ON FRONT, well… you may see special raisers that are x16 to x16 possible, and here once I use 4 GPUs, each works in x8 mode Gen3.
ON POWER… I like those beautiful RED Radeon logos like product names, but it can be disabled… in Windows if someone needs that trick… ;-).
So, let’s test it! :D. I am using the LuxMark benchmark… it is OpenCL, and for Ph.D. research, I like macOS OpenCL implementation. I was super happy when I saw the results of this computation, which you can find below.
Nice, isn’t it? ;-). That I thought until I started to test Darknet on OpenCL and… well, let me show you step by step the idea of training tiny Yolo4 AI/ML CNN model.
What is the failure, then? It detected all 4 GPUs and runs excellently… well.
Was a reasonable speed at this moment, and I was pretty happy until…
Until the moment calculation goes to NaN, the game is over.
It means NaN is the non a number, and GPUs start working wrong. Why this project failed? Because the most potent possible hardware not calculating correctly, why? Maybe GPUs are wrong, which I doubt; maybe Apple made the bad driver in the early version, and they do not have the hardware to test :D, or simply perhaps I did something wrong with OpenCL in my project that I doubt as well :P. In the end, I have two points, do not do this at home, especially not spend half-year savings on hardware that does not work because of, I am sure, the wrong drivers!
I tried to examine them… in the way shown below.

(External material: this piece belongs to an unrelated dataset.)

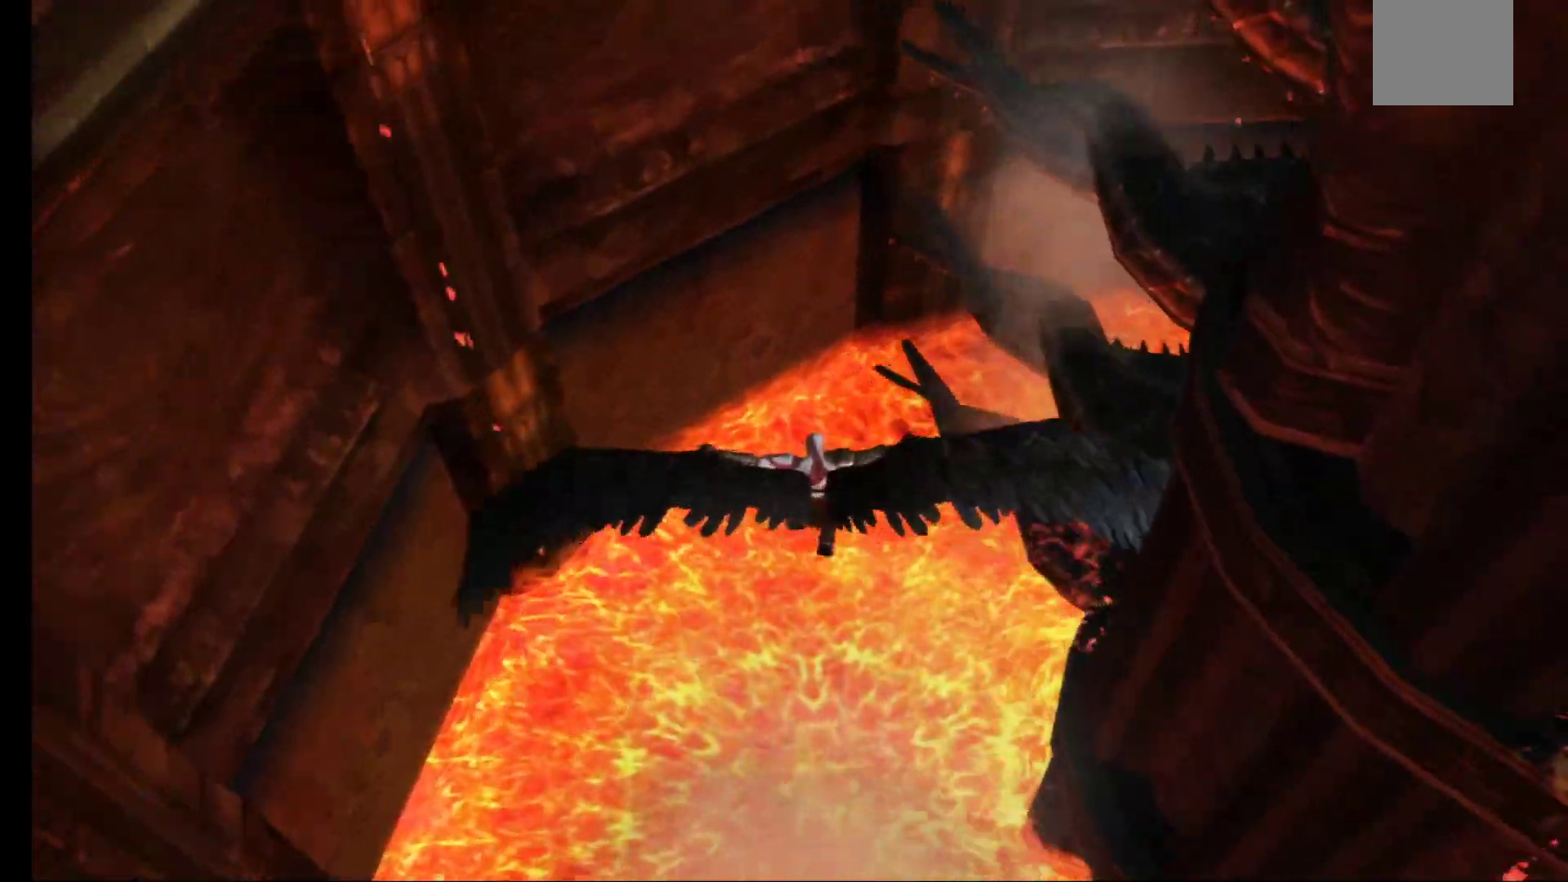
{"buttons": ["A"], "left_stick": "up-right", "right_stick": "center", "events": [[433, "left_stick", "up-right"]]}
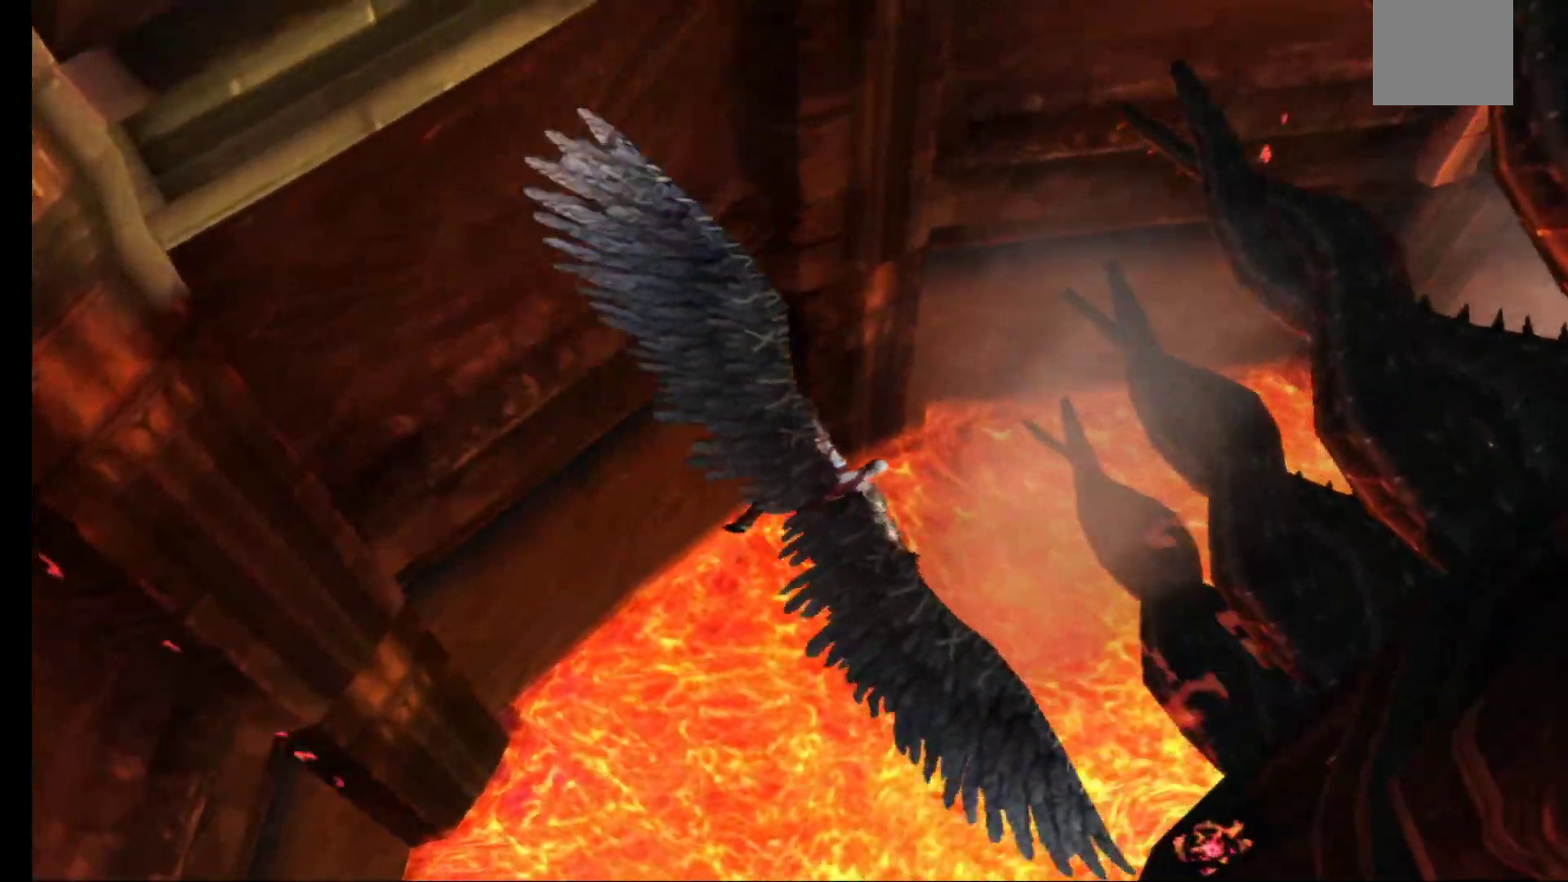
{"buttons": ["A"], "left_stick": "up-right", "right_stick": "center", "events": [[117, "left_stick", "up"], [383, "left_stick", "up-right"]]}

__kernel void test_kernel(int N, __global float *input, __global float *output, __global float *expected) { int index = (get_group_id(0) + get_group_id(1)*get_num_groups(0)) * get_local_size(0) + get_local_id(0); if (index >= N) return; output[index] = sqrt(input[index]); index += 1; input[index] = output[index-1]; output[index] = log(input[index]); index += 1; input[index] = output[index-1]; output[index] = pow(input[index], output[index-2]); index += 1; input[index] = output[index-1]; output[index] = -exp(input[index]); index += 1; input[index] = output[index-1]; output[index] = fabs(input[index]); index += 1; input[index] = output[index-1]; output[index] = sin(input[index]); index += 1; input[index] = output[index-1]; output[index] = cos(input[index]); }
And invoked that way.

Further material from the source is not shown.